WRITTEN TASK:
The required result is every line of the records that includes "está".

SUPPLIED DATA:
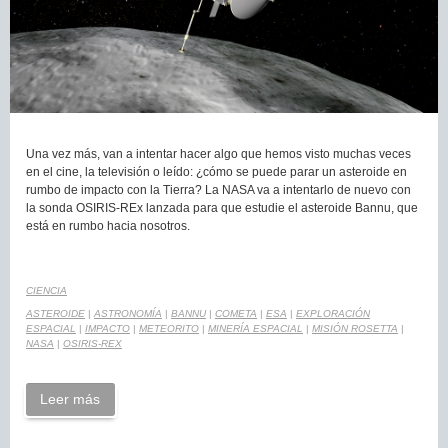
Una vez más, van a intentar hacer algo que hemos visto muchas veces
en el cine, la televisión o leído: ¿cómo se puede parar un asteroide en
rumbo de impacto con la Tierra? La NASA va a intentarlo de nuevo con
la sonda OSIRIS-REx lanzada para que estudie el asteroide Bannu, que
está en rumbo hacia nosotros.
CIENCIA
ASTEROIDE
|
ASTRONOMÍA
|
BANNU
|
COMETA
|
ESA
|
EXPLORACIÓN
ESPACIAL
|
IMPACTO
|
METEORITO
|
MINERÍA ESPACIAL
|
MISIÓN ROSETTA
|
NASA
|
OSIRIS-REX
Leer más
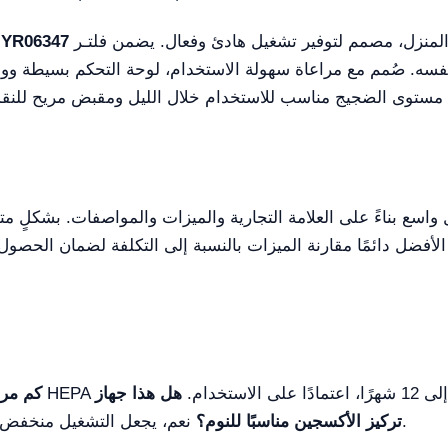
هو حل من الطراز الأول لعلاج الأكسجين في المنزل، مصمم لتوفير تشغيل هادئ وفعال. يضمن فلتـر
مولد أكسجين ثابت بسعة 10 لترات/دقيقة 06347
اسع بناءً على العلامة التجارية والميزات والمواصفات. بشكلٍ م
هل هذا جهاز
كم مر
نعم، يجعل التشغيل منخفض الضجيج من الملائم استخدامه حتى أثناء النوم.
تركيز الأكسجين مناسبًا للنوم؟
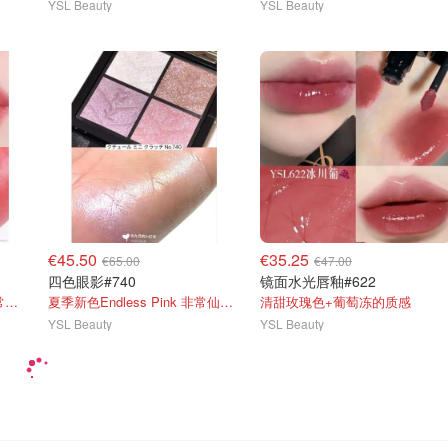
YSL Beauty
YSL Beauty
€45.50
€35.25
€65.00
€47.00
四色眼影#740
镜面水光唇釉#622
新色！温柔清透玫瑰粉，日常又显气色
夏季新色Endless Pink 非常仙的亮片盘！
清甜玫瑰色+葡萄冻的质感
YSL Beauty
YSL Beauty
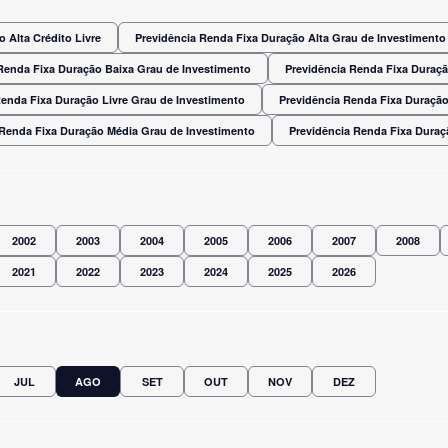
 Alta Crédito Livre
Previdência Renda Fixa Duração Alta Grau de Investimento
Renda Fixa Duração Baixa Grau de Investimento
Previdência Renda Fixa Duraç
Renda Fixa Duração Livre Grau de Investimento
Previdência Renda Fixa Duração
 Renda Fixa Duração Média Grau de Investimento
Previdência Renda Fixa Dura
2002
2003
2004
2005
2006
2007
2008
2021
2022
2023
2024
2025
2026
JUL
AGO
SET
OUT
NOV
DEZ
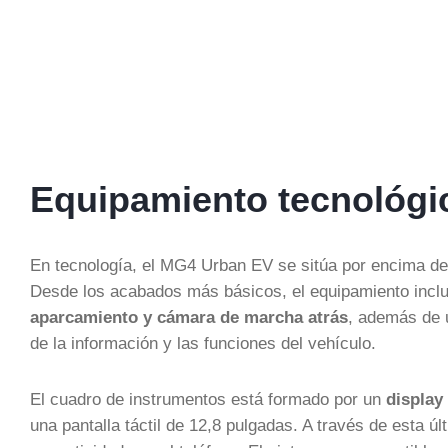
Equipamiento tecnológi
En tecnología, el MG4 Urban EV se sitúa por encima de
Desde los acabados más básicos, el equipamiento incl
aparcamiento y cámara de marcha atrás
, además de u
de la información y las funciones del vehículo.
El cuadro de instrumentos está formado por un
display
una pantalla táctil de 12,8 pulgadas. A través de esta úl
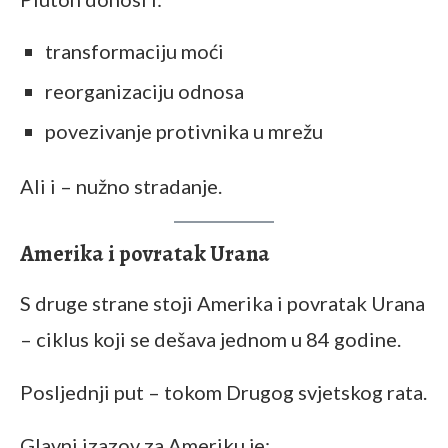
transformaciju moći
reorganizaciju odnosa
povezivanje protivnika u mrežu
Ali i – nužno stradanje.
Amerika i povratak Urana
S druge strane stoji Amerika i povratak Urana
– ciklus koji se dešava jednom u 84 godine.
Posljednji put – tokom Drugog svjetskog rata.
Glavni izazov za Ameriku je:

RESPONSE AREA:
está en rumbo hacia nosotros.
El cuadro de instrumentos está formado por un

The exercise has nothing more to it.